Virüsün geometrik olarak çoğalmaya başlamasıyla enfeksiyon dediğimiz hastalık hali oluşmakta. Virüs sayısında bu geometrik artış çevreyi de enfekte etmeye başlıyor ve bundan ötesi artık bir salgın.
Virüslerin bu yüksek kopyalama yetenekleri onlara yeni durumlara adaptasyon gücü de kazandırıyor ve yeni kimliklerle tekrar ortaya çıkabilmekteler. Virüslerle savaşın en zor tarafı da bu; iyi olan taraf ise virüslerin canlı olmayan yüzeylerde varlıklarını sürdüremez oluşları, birkaç saat ile birkaç gün içinde etkileri yok oluyor.
Virüslerin tamamı vücudumuz için zararlı ve ölümcül olabilirler. İzole edilmeleri geliştirilen bağışıklık sağlayıcı aşılar yoluyla gerçekleşmekte.
Aşı geliştirme işlemi ise ciddi bilgi birikimi ve laboratuvar çalışmasına dayanıyor. Ama önce salgının kontrol altına alınması gerek. Bu her şeyden önce küresel boyutta bir işbirliğini zorunlu kılmakta, hem siyasi ve hem de bilimsel anlamda. Bilim insanlarının salgının kaynağının tespiti, seyri, önlenmesi ve virüsün tanılanması için klinik ve laboratuvar çalışmaları yanısıra zamana karşı da bir savaş vermeleri gerekiyor.
Bu, mutlaka kazanılması gereken bir savaş!
Ama hala bu virüsün kaynağını çözemedik, aşısı da henüz yok.
Aşı bulunamazsa ne olur?
Bu sorunun yanıtını vermek zor.

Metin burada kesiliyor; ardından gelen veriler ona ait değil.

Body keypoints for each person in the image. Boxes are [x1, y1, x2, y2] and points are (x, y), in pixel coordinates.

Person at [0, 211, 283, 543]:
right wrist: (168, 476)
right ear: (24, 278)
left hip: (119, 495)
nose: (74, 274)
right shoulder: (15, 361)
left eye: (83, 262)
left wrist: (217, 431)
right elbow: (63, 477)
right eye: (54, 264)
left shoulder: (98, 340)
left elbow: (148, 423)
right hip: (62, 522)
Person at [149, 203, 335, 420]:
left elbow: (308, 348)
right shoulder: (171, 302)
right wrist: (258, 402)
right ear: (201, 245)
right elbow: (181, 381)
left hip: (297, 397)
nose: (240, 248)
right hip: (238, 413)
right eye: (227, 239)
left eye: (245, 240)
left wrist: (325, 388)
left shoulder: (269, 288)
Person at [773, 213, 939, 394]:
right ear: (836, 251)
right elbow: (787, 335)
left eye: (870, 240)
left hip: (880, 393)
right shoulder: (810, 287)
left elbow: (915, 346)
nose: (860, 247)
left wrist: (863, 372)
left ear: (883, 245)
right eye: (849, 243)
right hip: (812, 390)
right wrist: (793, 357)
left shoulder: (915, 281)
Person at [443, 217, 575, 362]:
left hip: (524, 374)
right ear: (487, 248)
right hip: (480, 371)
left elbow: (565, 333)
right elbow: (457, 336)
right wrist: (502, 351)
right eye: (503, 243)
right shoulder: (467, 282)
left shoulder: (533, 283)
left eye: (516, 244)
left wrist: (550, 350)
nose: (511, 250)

Bu doğrultuda matematik modellemeler yapılıyor ve ülkeler bunun üzerinden değerlendirme yaparak karar mekanizmalarını çalıştırıyorlar.
Acaba bizde durum nedir, bu yönde bir çalışma var mı?

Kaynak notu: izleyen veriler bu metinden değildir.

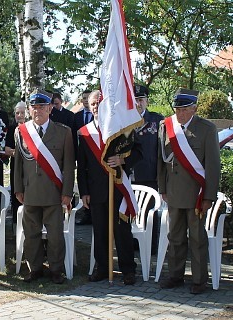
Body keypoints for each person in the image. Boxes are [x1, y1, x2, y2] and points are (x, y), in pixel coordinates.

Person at [157, 88, 220, 294]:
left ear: (194, 108)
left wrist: (209, 196)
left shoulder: (206, 129)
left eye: (184, 109)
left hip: (196, 194)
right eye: (177, 109)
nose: (179, 113)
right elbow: (161, 162)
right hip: (174, 192)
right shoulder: (166, 127)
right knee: (174, 236)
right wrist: (162, 188)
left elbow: (212, 165)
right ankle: (175, 276)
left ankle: (199, 280)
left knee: (197, 238)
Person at [76, 90, 138, 285]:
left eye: (99, 103)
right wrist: (84, 191)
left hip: (118, 188)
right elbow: (82, 165)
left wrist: (123, 159)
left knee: (122, 232)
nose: (95, 107)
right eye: (93, 104)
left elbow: (139, 152)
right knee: (100, 231)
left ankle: (128, 269)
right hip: (96, 191)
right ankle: (102, 268)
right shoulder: (84, 133)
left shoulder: (120, 129)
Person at [14, 92, 75, 284]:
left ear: (50, 108)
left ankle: (56, 270)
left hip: (54, 193)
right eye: (34, 107)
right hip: (30, 191)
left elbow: (68, 166)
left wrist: (67, 192)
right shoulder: (21, 131)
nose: (37, 110)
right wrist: (17, 189)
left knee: (55, 235)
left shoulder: (64, 132)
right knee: (31, 234)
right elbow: (17, 164)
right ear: (29, 109)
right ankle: (35, 268)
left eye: (42, 106)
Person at [127, 84, 165, 251]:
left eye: (141, 100)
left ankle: (152, 246)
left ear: (147, 101)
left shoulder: (157, 120)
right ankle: (133, 244)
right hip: (129, 175)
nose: (138, 103)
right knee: (131, 212)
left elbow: (162, 150)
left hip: (150, 175)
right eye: (135, 100)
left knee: (150, 213)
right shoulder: (124, 121)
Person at [73, 90, 96, 225]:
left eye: (89, 98)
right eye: (84, 98)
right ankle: (86, 212)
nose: (86, 101)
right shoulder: (76, 117)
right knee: (84, 183)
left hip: (95, 155)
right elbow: (73, 137)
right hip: (82, 155)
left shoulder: (100, 115)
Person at [5, 101, 27, 227]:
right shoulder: (12, 128)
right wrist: (22, 153)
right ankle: (16, 223)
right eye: (17, 113)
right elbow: (8, 150)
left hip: (29, 168)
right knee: (17, 192)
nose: (19, 115)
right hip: (16, 166)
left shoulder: (31, 127)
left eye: (22, 112)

Aşı bulunamaz ise en dramatik çözüm, tüm dünyada en az kuluçka dönemi süresince eş zamanlı olarak karantina uygulanması olabilir, eğer başarılabilirse. Yapılamaz diye bir önyargı geliştirmemek gerek, son bir ayda yaşadıklarımız bize yerkürenin sandığımızdan çok daha küçük olduğunu göstermedi mi?
Koronavirüs olgusunun bize hatırlattığı çok değerli şeyler var: Sağlık söz konusu olduğunda ekonomi, çatışma, savaş ve diğer her şeyin detayda kaldığını gördük ve daha önemlisi sağlık dahil tüm sorunların bilim temelli yöntemlerle çözülebileceğini anladık. Virüsün bulaşmasını önlemek için 'sosyal uzaklaşmanın' gerekli olduğunu da.
Her şeyden önemlisi başka tehditlere de hazırlıklı olmalıyız: Öncelikle küresel ısınmanın kaçınılmaz sonuçları olan göçlere, su kaynaklarının yok olmasına, besin kaynaklarının azalmasına, afetlere, meteor yağmurlarına hazır mıyız?
Dahası, korana sonrası nasıl bir dünyanın içine uyanacağımızı biliyor muyuz?
Bilim-kurgu filmlerinden esinlenerek hayal edelim: Yaşlı nüfusu azalmış, dolayısıyla sorunları hafiflemiş bir yerküre ve beraberinde "virus-free" yapay zekanın hakim olduğu yeni bir düzen!